■ **TASK STATEMENT**
A word-for-word reproduction of the data below is needed, with no pictures in it.

■ **WORKING DATA**
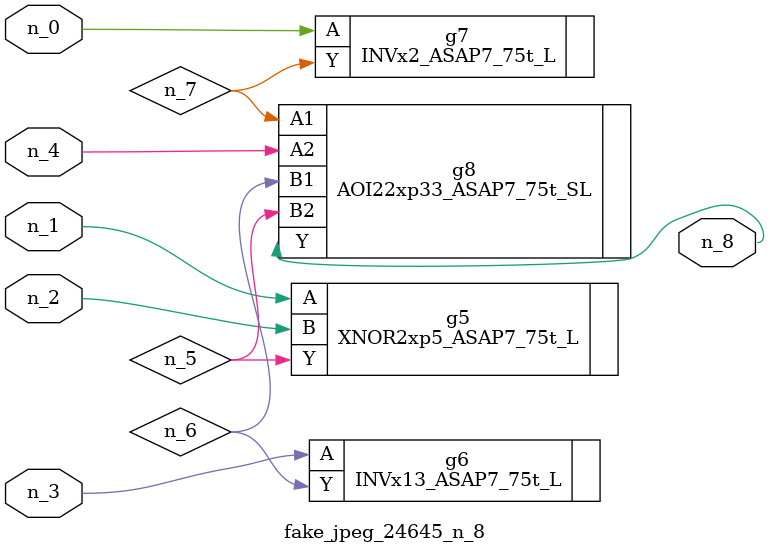
<source format=v>
module fake_jpeg_24645_n_8 (n_3, n_2, n_1, n_0, n_4, n_8);

input n_3;
input n_2;
input n_1;
input n_0;
input n_4;

output n_8;

wire n_6;
wire n_5;
wire n_7;

XNOR2xp5_ASAP7_75t_L g5 ( 
.A(n_1),
.B(n_2),
.Y(n_5)
);

INVx13_ASAP7_75t_L g6 ( 
.A(n_3),
.Y(n_6)
);

INVx2_ASAP7_75t_L g7 ( 
.A(n_0),
.Y(n_7)
);

AOI22xp33_ASAP7_75t_SL g8 ( 
.A1(n_7),
.A2(n_4),
.B1(n_6),
.B2(n_5),
.Y(n_8)
);


endmodule
</source>
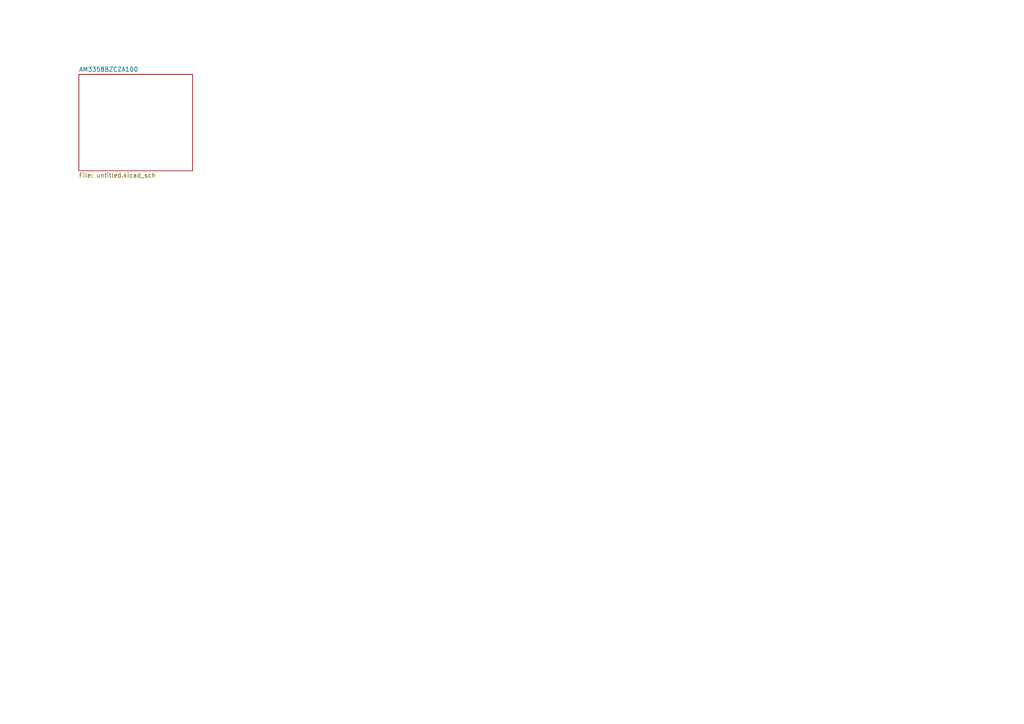
<source format=kicad_sch>
(kicad_sch (version 20211123) (generator eeschema)

  (uuid 07ab83a7-1a6a-43af-88c5-014a5f609559)

  (paper "A4")

  (title_block
    (title "Mirror Mirror Off the Wall")
  )

  


  (sheet (at 22.86 21.59) (size 33.02 27.94) (fields_autoplaced)
    (stroke (width 0.1524) (type solid) (color 0 0 0 0))
    (fill (color 0 0 0 0.0000))
    (uuid d8c9bb6a-baca-43f1-8f70-575438f62a8b)
    (property "Sheet name" "AM3358BZCZA100" (id 0) (at 22.86 20.8784 0)
      (effects (font (size 1.27 1.27)) (justify left bottom))
    )
    (property "Sheet file" "untitled.kicad_sch" (id 1) (at 22.86 50.1146 0)
      (effects (font (size 1.27 1.27)) (justify left top))
    )
  )

  (sheet_instances
    (path "/" (page "1"))
    (path "/d8c9bb6a-baca-43f1-8f70-575438f62a8b" (page "2"))
  )

  (symbol_instances
    (path "/d8c9bb6a-baca-43f1-8f70-575438f62a8b/85074739-bde9-4e61-b7a9-88988fb61d26"
      (reference "U1") (unit 1) (value "AM3358BZCZA100") (footprint "eec:Texas_Instruments-AM3358BZCZA100-Manufacturer_Recommended")
    )
    (path "/d8c9bb6a-baca-43f1-8f70-575438f62a8b/dc12d614-f308-4c3a-8659-1f018cb86d1a"
      (reference "U1") (unit 2) (value "AM3358BZCZA100") (footprint "eec:Texas_Instruments-AM3358BZCZA100-Manufacturer_Recommended")
    )
    (path "/d8c9bb6a-baca-43f1-8f70-575438f62a8b/2970cf78-2153-4ef2-8f49-7efb1d09f1f2"
      (reference "U1") (unit 3) (value "AM3358BZCZA100") (footprint "eec:Texas_Instruments-AM3358BZCZA100-Manufacturer_Recommended")
    )
    (path "/d8c9bb6a-baca-43f1-8f70-575438f62a8b/5bf95e53-f260-4435-8ba3-9d1c8d65515c"
      (reference "U1") (unit 4) (value "AM3358BZCZA100") (footprint "eec:Texas_Instruments-AM3358BZCZA100-Manufacturer_Recommended")
    )
    (path "/d8c9bb6a-baca-43f1-8f70-575438f62a8b/6322d560-1748-469b-af59-3e03d000a181"
      (reference "U1") (unit 5) (value "AM3358BZCZA100") (footprint "eec:Texas_Instruments-AM3358BZCZA100-Manufacturer_Recommended")
    )
    (path "/d8c9bb6a-baca-43f1-8f70-575438f62a8b/27570609-6617-4087-9936-7d27b265cb10"
      (reference "U1") (unit 6) (value "AM3358BZCZA100") (footprint "eec:Texas_Instruments-AM3358BZCZA100-Manufacturer_Recommended")
    )
    (path "/d8c9bb6a-baca-43f1-8f70-575438f62a8b/15e1c54d-073d-4c69-9458-7abcc6782204"
      (reference "U1") (unit 7) (value "AM3358BZCZA100") (footprint "eec:Texas_Instruments-AM3358BZCZA100-Manufacturer_Recommended")
    )
    (path "/d8c9bb6a-baca-43f1-8f70-575438f62a8b/03fbe80a-5824-44dc-9a7c-bb16c2f02aa7"
      (reference "U1") (unit 8) (value "AM3358BZCZA100") (footprint "eec:Texas_Instruments-AM3358BZCZA100-Manufacturer_Recommended")
    )
    (path "/d8c9bb6a-baca-43f1-8f70-575438f62a8b/b3cb5b85-7d0d-44d5-a546-af91f72e7025"
      (reference "U1") (unit 9) (value "AM3358BZCZA100") (footprint "eec:Texas_Instruments-AM3358BZCZA100-Manufacturer_Recommended")
    )
  )
)

</source>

■ **ANSWER BOX**
<source format=v>
module fake_jpeg_24645_n_8 (n_3, n_2, n_1, n_0, n_4, n_8);

input n_3;
input n_2;
input n_1;
input n_0;
input n_4;

output n_8;

wire n_6;
wire n_5;
wire n_7;

XNOR2xp5_ASAP7_75t_L g5 ( 
.A(n_1),
.B(n_2),
.Y(n_5)
);

INVx13_ASAP7_75t_L g6 ( 
.A(n_3),
.Y(n_6)
);

INVx2_ASAP7_75t_L g7 ( 
.A(n_0),
.Y(n_7)
);

AOI22xp33_ASAP7_75t_SL g8 ( 
.A1(n_7),
.A2(n_4),
.B1(n_6),
.B2(n_5),
.Y(n_8)
);


endmodule
</source>
<source format=kicad_sch>
(kicad_sch (version 20211123) (generator eeschema)

  (uuid 07ab83a7-1a6a-43af-88c5-014a5f609559)

  (paper "A4")

  (title_block
    (title "Mirror Mirror Off the Wall")
  )

  


  (sheet (at 22.86 21.59) (size 33.02 27.94) (fields_autoplaced)
    (stroke (width 0.1524) (type solid) (color 0 0 0 0))
    (fill (color 0 0 0 0.0000))
    (uuid d8c9bb6a-baca-43f1-8f70-575438f62a8b)
    (property "Sheet name" "AM3358BZCZA100" (id 0) (at 22.86 20.8784 0)
      (effects (font (size 1.27 1.27)) (justify left bottom))
    )
    (property "Sheet file" "untitled.kicad_sch" (id 1) (at 22.86 50.1146 0)
      (effects (font (size 1.27 1.27)) (justify left top))
    )
  )

  (sheet_instances
    (path "/" (page "1"))
    (path "/d8c9bb6a-baca-43f1-8f70-575438f62a8b" (page "2"))
  )

  (symbol_instances
    (path "/d8c9bb6a-baca-43f1-8f70-575438f62a8b/85074739-bde9-4e61-b7a9-88988fb61d26"
      (reference "U1") (unit 1) (value "AM3358BZCZA100") (footprint "eec:Texas_Instruments-AM3358BZCZA100-Manufacturer_Recommended")
    )
    (path "/d8c9bb6a-baca-43f1-8f70-575438f62a8b/dc12d614-f308-4c3a-8659-1f018cb86d1a"
      (reference "U1") (unit 2) (value "AM3358BZCZA100") (footprint "eec:Texas_Instruments-AM3358BZCZA100-Manufacturer_Recommended")
    )
    (path "/d8c9bb6a-baca-43f1-8f70-575438f62a8b/2970cf78-2153-4ef2-8f49-7efb1d09f1f2"
      (reference "U1") (unit 3) (value "AM3358BZCZA100") (footprint "eec:Texas_Instruments-AM3358BZCZA100-Manufacturer_Recommended")
    )
    (path "/d8c9bb6a-baca-43f1-8f70-575438f62a8b/5bf95e53-f260-4435-8ba3-9d1c8d65515c"
      (reference "U1") (unit 4) (value "AM3358BZCZA100") (footprint "eec:Texas_Instruments-AM3358BZCZA100-Manufacturer_Recommended")
    )
    (path "/d8c9bb6a-baca-43f1-8f70-575438f62a8b/6322d560-1748-469b-af59-3e03d000a181"
      (reference "U1") (unit 5) (value "AM3358BZCZA100") (footprint "eec:Texas_Instruments-AM3358BZCZA100-Manufacturer_Recommended")
    )
    (path "/d8c9bb6a-baca-43f1-8f70-575438f62a8b/27570609-6617-4087-9936-7d27b265cb10"
      (reference "U1") (unit 6) (value "AM3358BZCZA100") (footprint "eec:Texas_Instruments-AM3358BZCZA100-Manufacturer_Recommended")
    )
    (path "/d8c9bb6a-baca-43f1-8f70-575438f62a8b/15e1c54d-073d-4c69-9458-7abcc6782204"
      (reference "U1") (unit 7) (value "AM3358BZCZA100") (footprint "eec:Texas_Instruments-AM3358BZCZA100-Manufacturer_Recommended")
    )
    (path "/d8c9bb6a-baca-43f1-8f70-575438f62a8b/03fbe80a-5824-44dc-9a7c-bb16c2f02aa7"
      (reference "U1") (unit 8) (value "AM3358BZCZA100") (footprint "eec:Texas_Instruments-AM3358BZCZA100-Manufacturer_Recommended")
    )
    (path "/d8c9bb6a-baca-43f1-8f70-575438f62a8b/b3cb5b85-7d0d-44d5-a546-af91f72e7025"
      (reference "U1") (unit 9) (value "AM3358BZCZA100") (footprint "eec:Texas_Instruments-AM3358BZCZA100-Manufacturer_Recommended")
    )
  )
)

</source>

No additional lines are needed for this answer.